Since then, the UN effort has been paralysed. Yesterday, the director-general of the International Atomic Energy Agency said that as a result of Iraqi non-co-operation, it is no longer able to carry out its related task of inspecting Iraq's nuclear programme.

The August decision ended the ability of UN weapons inspectors and teams from the IAEA, who are seeking to eliminate Iraq's capacity to produce nuclear, biological and chemical weapons, to inspect any site they need to without warning.

But it allowed the work of monitoring known Iraqi military and industrial installations, which might be used to make such weapons, to continue. That monitoring takes the form of regular visits to a declared list of such sites, plus the use of surveillance cameras and sensing equipment.

The parliamentary resolution, which diplomats expect Saddam will soon endorse, threatens to stop all forms of co-operation with the UN inspectors. If implemented, it will represent the end of the attempt to disarm Saddam.

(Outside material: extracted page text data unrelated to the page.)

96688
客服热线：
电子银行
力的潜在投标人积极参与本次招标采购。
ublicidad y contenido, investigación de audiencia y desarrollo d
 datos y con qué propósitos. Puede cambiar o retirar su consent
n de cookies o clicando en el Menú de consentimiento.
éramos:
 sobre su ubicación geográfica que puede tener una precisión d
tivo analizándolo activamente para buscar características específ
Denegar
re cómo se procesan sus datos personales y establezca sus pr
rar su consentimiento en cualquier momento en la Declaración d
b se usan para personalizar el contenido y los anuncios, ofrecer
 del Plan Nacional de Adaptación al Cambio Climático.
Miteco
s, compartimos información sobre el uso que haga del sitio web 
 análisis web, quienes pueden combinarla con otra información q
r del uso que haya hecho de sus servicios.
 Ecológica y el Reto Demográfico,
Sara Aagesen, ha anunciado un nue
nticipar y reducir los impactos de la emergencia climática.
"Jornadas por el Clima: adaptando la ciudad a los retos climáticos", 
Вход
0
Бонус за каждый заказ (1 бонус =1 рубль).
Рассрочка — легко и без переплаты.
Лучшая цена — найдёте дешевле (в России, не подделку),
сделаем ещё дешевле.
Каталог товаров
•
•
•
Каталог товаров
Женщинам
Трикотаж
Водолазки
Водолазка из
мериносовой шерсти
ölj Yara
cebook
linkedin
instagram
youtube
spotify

Iraqi MPs recommended that the leadership decide on "a total break in relations with the UN Special Commission (Unscom)" for disarmament unless the UN restores its regular reviews of the harsh trade sanctions imposed on Iraq after it invaded Kuwait in 1990.

Although the sanctions have been extended at every review since then, Saddam has been able to use the review debate as a way of successfully sowing dissent among the Western and Arab alliance that defeated him. Last Wednesday, the UN Security Council, finally reacting to the August provocation of more than a month earlier, voted to suspend the regular reviews of the sanctions until UN weapons inspections are resumed.

The sanctions are linked to the work of the UN inspectors, and cannot be lifted until their mission is complete. The UN is not about to reverse its decision of a week ago, so the Iraqi threat will presumably go ahead.

Yesterday, the Iraqi parliament also warned of unspecified measures against American and British inspectors in Unscom, renewing charges they were being used as spies. A British diplomat said: "It looks as if we are in for another Iraq crisis."